- What is expected -
Transcribe each of the entries below word for word, keeping every line exactly as it stands.

↓

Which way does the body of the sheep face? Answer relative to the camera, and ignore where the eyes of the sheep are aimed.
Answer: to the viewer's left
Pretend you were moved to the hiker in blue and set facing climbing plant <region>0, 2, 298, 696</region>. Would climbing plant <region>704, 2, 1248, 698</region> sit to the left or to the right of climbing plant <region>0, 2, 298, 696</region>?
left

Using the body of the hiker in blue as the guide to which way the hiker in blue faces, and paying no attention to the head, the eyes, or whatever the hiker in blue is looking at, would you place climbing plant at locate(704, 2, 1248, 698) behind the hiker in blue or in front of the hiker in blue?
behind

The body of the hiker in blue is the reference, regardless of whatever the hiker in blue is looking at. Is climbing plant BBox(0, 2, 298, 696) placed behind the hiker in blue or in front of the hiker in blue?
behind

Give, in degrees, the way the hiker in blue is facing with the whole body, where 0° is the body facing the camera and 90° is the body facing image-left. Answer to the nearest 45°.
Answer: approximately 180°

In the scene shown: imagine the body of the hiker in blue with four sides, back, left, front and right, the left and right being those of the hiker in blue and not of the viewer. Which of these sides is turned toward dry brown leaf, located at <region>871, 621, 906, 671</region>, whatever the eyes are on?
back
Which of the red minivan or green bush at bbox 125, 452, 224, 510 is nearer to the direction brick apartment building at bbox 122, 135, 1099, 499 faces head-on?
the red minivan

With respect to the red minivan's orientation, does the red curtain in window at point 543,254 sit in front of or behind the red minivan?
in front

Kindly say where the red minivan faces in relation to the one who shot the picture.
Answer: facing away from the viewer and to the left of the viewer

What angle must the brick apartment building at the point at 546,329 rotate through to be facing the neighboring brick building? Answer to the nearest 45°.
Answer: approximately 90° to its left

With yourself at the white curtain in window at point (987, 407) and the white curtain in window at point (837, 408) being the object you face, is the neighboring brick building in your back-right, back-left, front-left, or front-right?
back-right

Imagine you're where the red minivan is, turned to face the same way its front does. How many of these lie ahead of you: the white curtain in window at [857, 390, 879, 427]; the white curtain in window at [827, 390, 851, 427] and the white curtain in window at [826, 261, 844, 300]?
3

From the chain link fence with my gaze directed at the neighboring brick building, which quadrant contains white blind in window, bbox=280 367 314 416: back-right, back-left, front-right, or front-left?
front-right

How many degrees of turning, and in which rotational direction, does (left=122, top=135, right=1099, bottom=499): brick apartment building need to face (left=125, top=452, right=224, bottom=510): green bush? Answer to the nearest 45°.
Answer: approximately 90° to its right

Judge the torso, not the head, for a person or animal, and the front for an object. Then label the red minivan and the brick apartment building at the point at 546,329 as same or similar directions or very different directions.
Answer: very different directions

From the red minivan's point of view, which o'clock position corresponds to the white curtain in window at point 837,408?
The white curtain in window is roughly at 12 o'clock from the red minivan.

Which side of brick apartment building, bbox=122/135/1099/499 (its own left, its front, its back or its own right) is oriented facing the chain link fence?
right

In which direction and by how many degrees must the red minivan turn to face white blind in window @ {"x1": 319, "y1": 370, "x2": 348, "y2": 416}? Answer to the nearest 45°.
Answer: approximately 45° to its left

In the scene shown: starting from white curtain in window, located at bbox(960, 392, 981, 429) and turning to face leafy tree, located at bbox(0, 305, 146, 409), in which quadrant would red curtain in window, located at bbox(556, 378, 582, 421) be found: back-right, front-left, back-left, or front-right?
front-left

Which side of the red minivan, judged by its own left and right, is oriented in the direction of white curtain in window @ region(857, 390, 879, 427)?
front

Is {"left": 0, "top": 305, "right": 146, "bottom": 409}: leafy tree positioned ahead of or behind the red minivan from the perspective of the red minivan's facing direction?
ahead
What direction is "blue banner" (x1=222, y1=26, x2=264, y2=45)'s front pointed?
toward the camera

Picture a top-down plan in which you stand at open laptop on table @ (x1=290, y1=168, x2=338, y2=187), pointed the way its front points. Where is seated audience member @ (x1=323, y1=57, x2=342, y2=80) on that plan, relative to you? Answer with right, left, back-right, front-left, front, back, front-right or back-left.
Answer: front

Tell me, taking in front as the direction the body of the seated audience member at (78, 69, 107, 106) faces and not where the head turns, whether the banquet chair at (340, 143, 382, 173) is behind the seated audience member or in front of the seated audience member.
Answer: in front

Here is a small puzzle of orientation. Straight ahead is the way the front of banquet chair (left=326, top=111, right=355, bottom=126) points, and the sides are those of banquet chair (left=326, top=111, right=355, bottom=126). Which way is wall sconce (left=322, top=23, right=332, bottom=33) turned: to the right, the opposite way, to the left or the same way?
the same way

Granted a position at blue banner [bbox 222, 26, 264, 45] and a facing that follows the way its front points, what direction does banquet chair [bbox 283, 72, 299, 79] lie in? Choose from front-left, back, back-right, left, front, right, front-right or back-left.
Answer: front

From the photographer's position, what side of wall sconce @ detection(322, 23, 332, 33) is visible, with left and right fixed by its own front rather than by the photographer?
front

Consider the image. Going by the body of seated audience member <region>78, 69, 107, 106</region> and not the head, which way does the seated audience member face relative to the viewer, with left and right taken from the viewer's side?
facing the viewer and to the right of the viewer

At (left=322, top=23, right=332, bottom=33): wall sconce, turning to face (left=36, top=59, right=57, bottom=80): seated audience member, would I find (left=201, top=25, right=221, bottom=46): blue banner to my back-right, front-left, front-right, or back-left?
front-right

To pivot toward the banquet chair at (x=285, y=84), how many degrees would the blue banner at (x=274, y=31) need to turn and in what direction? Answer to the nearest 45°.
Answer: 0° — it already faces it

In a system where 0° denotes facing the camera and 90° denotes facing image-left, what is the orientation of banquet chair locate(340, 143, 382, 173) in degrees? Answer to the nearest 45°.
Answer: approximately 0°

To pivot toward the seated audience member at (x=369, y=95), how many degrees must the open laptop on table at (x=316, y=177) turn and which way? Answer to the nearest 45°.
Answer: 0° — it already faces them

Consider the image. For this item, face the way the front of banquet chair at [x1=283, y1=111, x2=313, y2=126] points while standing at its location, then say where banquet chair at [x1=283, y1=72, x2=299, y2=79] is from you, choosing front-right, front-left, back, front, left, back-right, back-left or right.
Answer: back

↑

- Solution for this exercise -
Which way does the body of the sheep face? Answer relative to the camera, and ignore where the eyes of the sheep are aimed.
Answer: to the viewer's left
Pretend you were moved to the hiker in blue and set facing climbing plant <region>0, 2, 298, 696</region>. Would climbing plant <region>704, 2, 1248, 698</region> sit to the left or to the right of climbing plant <region>0, 2, 298, 696</region>?
left

Using the body of the hiker in blue as the guide to which way the hiker in blue faces, and paying no attention to the head, the eyes, or whatever the hiker in blue is looking at, would you place climbing plant at locate(704, 2, 1248, 698) behind the hiker in blue or in front of the hiker in blue?
behind

The body of the hiker in blue is the reference, regardless of whatever the hiker in blue is looking at. Is climbing plant BBox(0, 2, 298, 696) placed behind the hiker in blue or in front of the hiker in blue?
behind

Give, in degrees, the way the hiker in blue is facing with the whole body, where 0° is the body facing the camera and 90° is the body facing image-left. Answer to the nearest 45°.
Answer: approximately 180°

In the scene shown: imagine the body of the hiker in blue with four sides, back, left, front and right, the left and right being those of the hiker in blue and not of the viewer. Which of these sides is turned toward dry brown leaf, located at <region>871, 621, 906, 671</region>, whatever the eyes are on?
back
Which of the red minivan or green bush at bbox 125, 452, 224, 510 is nearer to the direction brick apartment building at bbox 122, 135, 1099, 499 faces head-on?
the red minivan

With respect to the red minivan's orientation, does the red curtain in window at point 543,254 sit in front of or behind the red minivan?
in front

Kindly say where the red minivan faces in relation to the one who shot the picture.
Answer: facing away from the viewer and to the left of the viewer

What angle must the brick apartment building at the point at 546,329 rotate through to be facing the neighboring brick building? Answer to the nearest 45°.
Answer: approximately 90° to its left

With yourself at the white curtain in window at point (987, 407) and the white curtain in window at point (837, 408) being the object you face, is the neighboring brick building in your back-right, back-left, front-left, or front-right?
back-right

Imagine you're where the red minivan is, turned to face the same way its front does. How many of these lie ahead of you: the white curtain in window at [857, 390, 879, 427]; the white curtain in window at [827, 390, 851, 427] and the white curtain in window at [826, 261, 844, 300]?
3

From the chain link fence with my gaze directed at the neighboring brick building, which quadrant contains white blind in window, bbox=280 367 314 416: back-right, back-left, front-right, or front-left?
front-right

How many degrees of turning, and in which rotational direction, does (left=122, top=135, right=1099, bottom=499): brick apartment building need to face (left=125, top=452, right=224, bottom=510): green bush? Answer to the nearest 45°.
Answer: approximately 90° to its right

Judge the torso, not the head, for a person or animal, and the front for an object. Then label the red minivan and the brick apartment building at the point at 546,329 as same or similar directions or very different directions.
Answer: very different directions

From the red minivan's point of view, which o'clock position corresponds to the white curtain in window at point 837,408?
The white curtain in window is roughly at 12 o'clock from the red minivan.

Which side of brick apartment building, bbox=122/135/1099/499 (its own left, its front, its back or its own right) is oriented facing the chain link fence?
right

In which direction and by how many degrees must the red minivan turn to face white blind in window @ {"x1": 319, "y1": 370, "x2": 348, "y2": 416}? Answer to the nearest 45°.
Answer: approximately 45° to its left

In the scene shown: starting from white curtain in window, located at bbox(960, 392, 981, 429) and turning to face leafy tree, located at bbox(0, 305, 146, 409), in which quadrant would red curtain in window, located at bbox(556, 378, 582, 421) be found: back-right, front-left, back-left, or front-right?
front-left

Which side of the red minivan, judged by its own left and right, is oriented in the direction of white curtain in window @ region(857, 390, 879, 427)?
front

Is {"left": 0, "top": 305, "right": 146, "bottom": 409}: leafy tree positioned ahead of or behind the red minivan from the perspective of the red minivan's facing direction?
ahead
What direction is "blue banner" (x1=222, y1=26, x2=264, y2=45)'s front pointed?
toward the camera

Picture a top-down plan in which you stand at open laptop on table @ (x1=290, y1=168, x2=338, y2=187), pointed the way its front points. Where is seated audience member @ (x1=323, y1=57, x2=342, y2=80) on that plan, relative to you? Answer with right, left, back-right, front-left, front, back, front-right or back-left.
Answer: front

Tell me, taking in front as the direction the body of the seated audience member at (78, 69, 107, 106) faces and not where the head turns, whether the banquet chair at (340, 143, 382, 173) is behind the seated audience member or in front of the seated audience member.
Answer: in front

Here is a small puzzle of orientation. Straight ahead is the way the front of banquet chair (left=326, top=111, right=355, bottom=126) points, and the sides are those of banquet chair (left=326, top=111, right=355, bottom=126). Which way is wall sconce (left=322, top=23, right=332, bottom=33) turned: to the right, the opposite way, to the left or the same way?
the same way

Granted a position at blue banner [bbox 222, 26, 264, 45] and a facing that follows the way its front points, what direction does banquet chair [bbox 283, 72, 299, 79] lie in? Choose from front-left, back, back-right, left, front, right, front-right or back-left.
Answer: front

From the photographer's position, what side of wall sconce @ detection(322, 23, 332, 33) is visible, with left and right fixed by its own front rather than by the photographer?
front

Consider the image. Going by the body of seated audience member <region>78, 69, 107, 106</region> and not the head, which way does the seated audience member face relative to the viewer, with left and right taken from the viewer's side?
facing the viewer and to the right of the viewer

At (left=322, top=23, right=332, bottom=33): wall sconce, turning to face (left=36, top=59, right=57, bottom=80): seated audience member, would I find (left=201, top=25, right=221, bottom=46): blue banner to my back-right, front-left, front-right, or back-left?
front-right

To pivot toward the banquet chair at (x=285, y=84), how many degrees would the blue banner at (x=274, y=31) need to turn and in what direction? Answer to the nearest 45°.
Answer: 0° — it already faces it

In a system where 0° denotes facing the camera and 90° denotes facing image-left, what is the orientation of banquet chair locate(340, 143, 382, 173) in degrees? Answer to the nearest 45°.
Answer: approximately 0°

To pivot toward the seated audience member at (x=369, y=95), how many degrees must the open laptop on table at (x=316, y=177) turn and which way? Answer to the nearest 45°.
Answer: 0° — it already faces them

Consider the image. For this item, face the way the front of banquet chair at [x1=283, y1=111, x2=313, y2=126] points while standing at its location, then say where banquet chair at [x1=283, y1=72, x2=299, y2=79] is from you, choosing front-right, front-left, back, front, left, back-right, back-left or right.
Answer: back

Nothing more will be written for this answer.